One optimization that we implemented was the number of arrows we drew during the game. We had one list of arrows, but it was fairly computationally expensive to constantly draw each of these arrows. Therefore, we stored the indices of the first and last arrow that we wanted to draw. We constantly updated these indices as the song progressed and this made the code more efficient since it didn't loop through every arrow in the list.
Main Script
We have discussed the models, views, and controllers that we implemented. However, the script game.py is responsible for starting the game and coordinates the transitions between screens. First, this script initialized all seven of the controllers. Then, it ran the game until the physical quit button was pressed. This process can be modeled as a state machine. There were a total of six states:
- STATE_MENU: Main Menu
- STATE_SELECTSCREEN: Song Select
- STATE_DIFFICULTY: Difficulty (background image) select
- STATE_SINGLEPLAYER: Game running
- STATE_EDITOR: Level editor
- STATE_DONE: Game finished
Each state corresponded to its own screen, and was controlled by its own controller. In this script, there was an update method for each state. In this
method, we called the update method for that state's controller and then checked for the inputs that would require a state transition. For example,
if the current state was STATE_MENU, then the update method in game.py first called the Menu Controller's update method. Then it checked
if the player selected any of the three buttons on the menu screen. If the first option, single player, was selected, it started single player
mode, and if another option was selected then it performed the appropriate steps and state transition.
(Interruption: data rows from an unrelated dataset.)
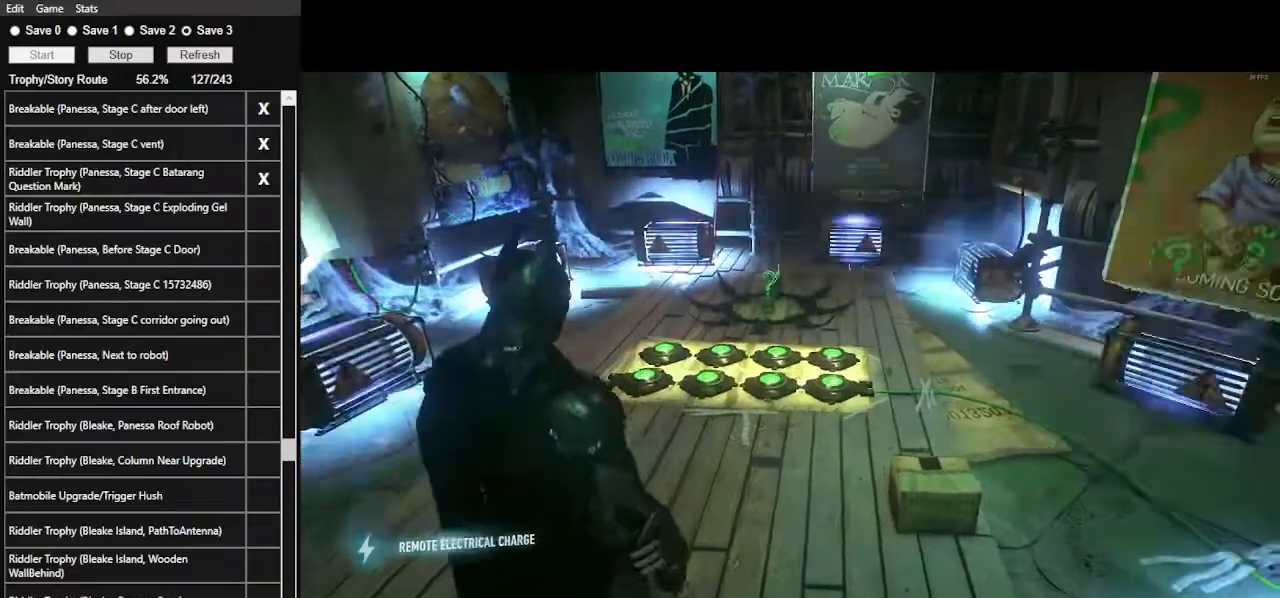
{"keys": [], "mouse": [], "events": [[67, "2", "up"]]}
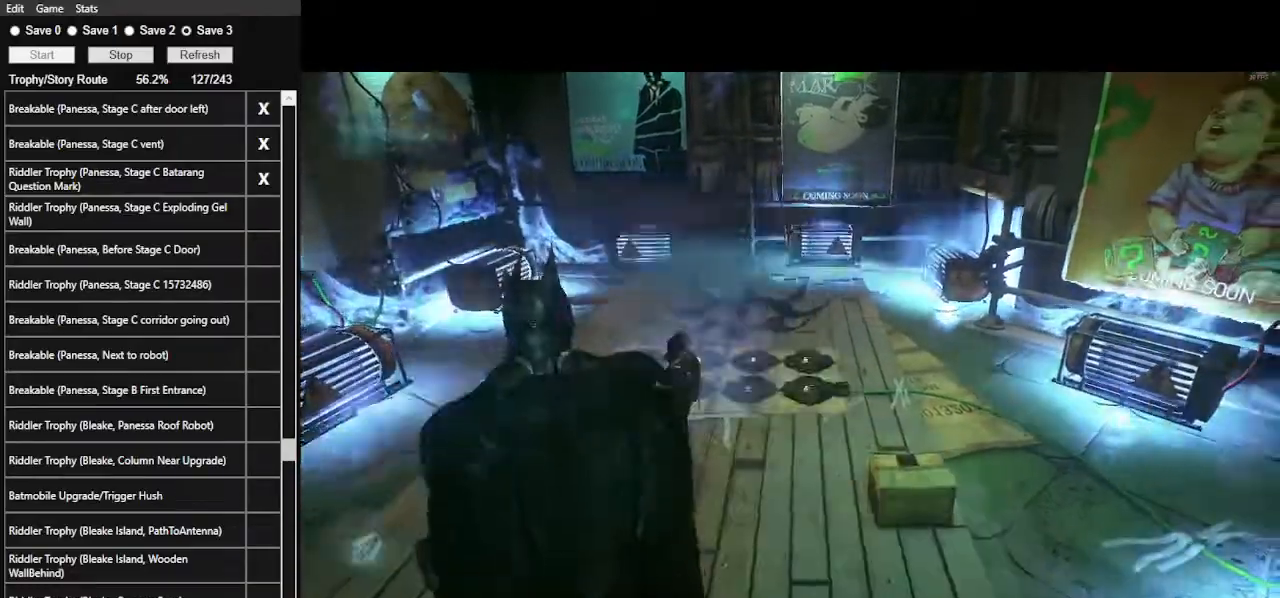
{"keys": [], "mouse": [], "mouse_move": "left", "events": []}
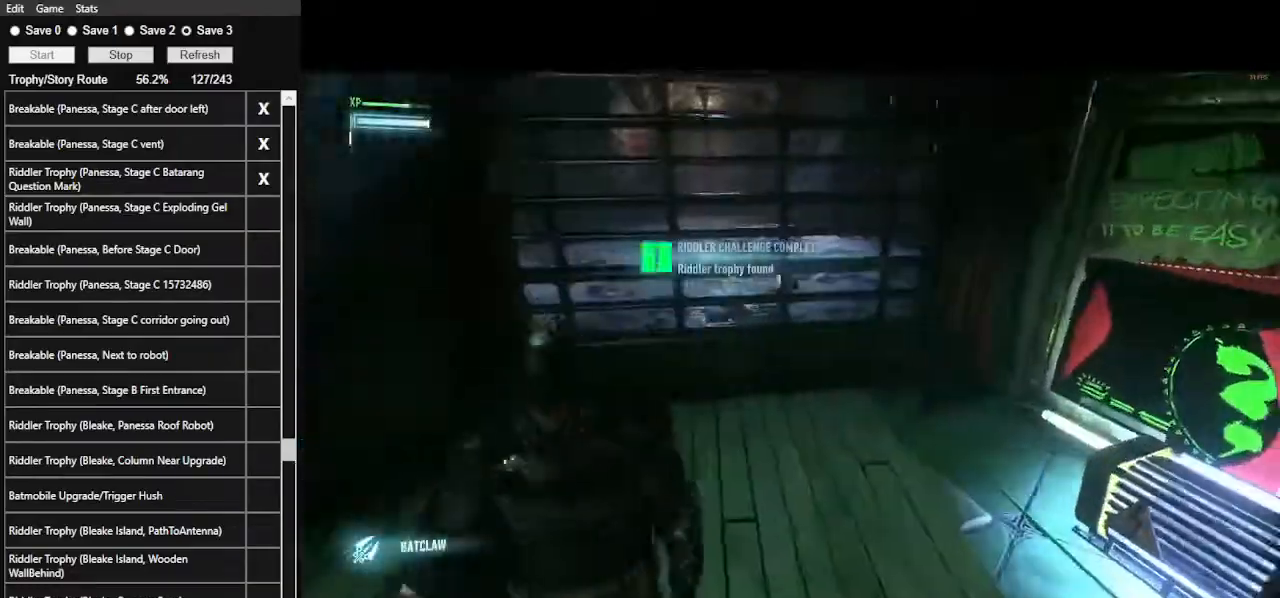
{"keys": [], "mouse": [], "mouse_move": "still", "events": [[67, "4", "down"], [200, "4", "up"], [234, "4", "down"], [334, "4", "up"]]}
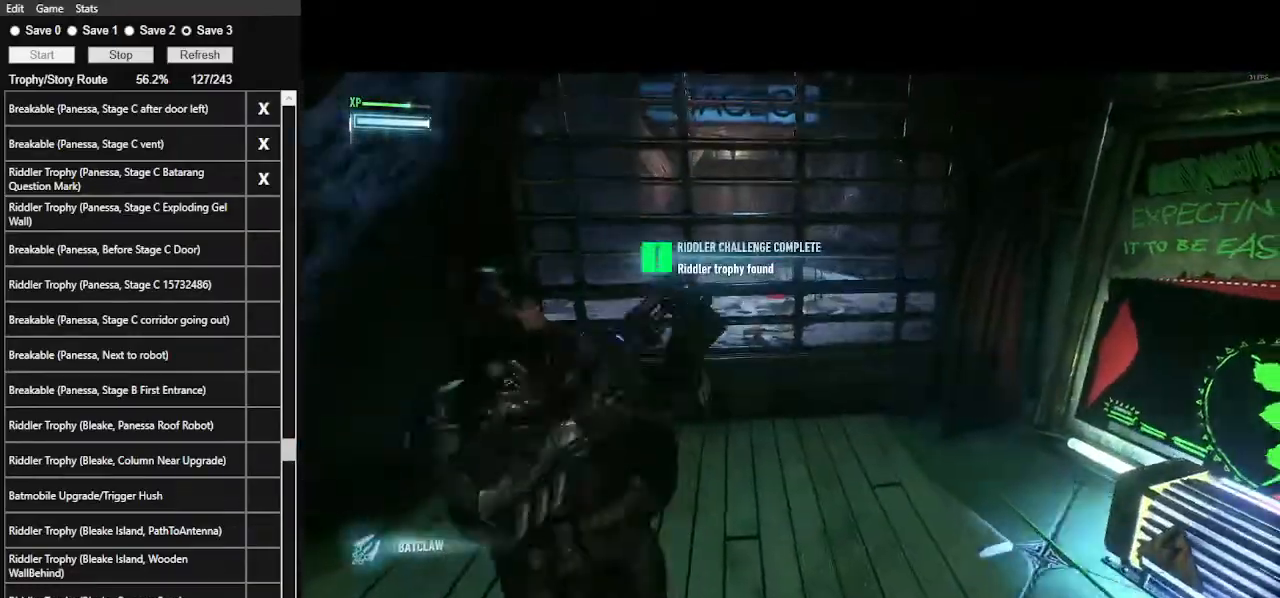
{"keys": ["space", "w"], "mouse": [], "mouse_move": "still", "events": [[167, "space", "down"], [167, "w", "down"]]}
Another extension that we implemented was multiplayer mode. We decided to allow the players to decide on one song. The game would run normally for player 1, then there would be a 10 second pause, and then the game would restart for player 2. Finally, the winner would be shown on the Done Controller's screen, and the winner would be allowed to upload their score to the leaderboard. To implement this we had to modify the transition logic between STATE_SINGLEPLAYER and STATE_DONE. STATE_SINGLEPLAYER was used to run one round of the game, and after it finished we restarted it if the player selected the multiplayer option. We chose this implementation instead of creating a separate multiplayer state since it helped keep the number of states concise and didn't introduce unncessary complexity. Lastly, we had to save both players scores and compare the two to check which player one. This was calculated by the Done Controller, with an example shown below.
References
We used several images of Big Buck Bunny in our project. Big Buck Bunny was created by The Blender Institute.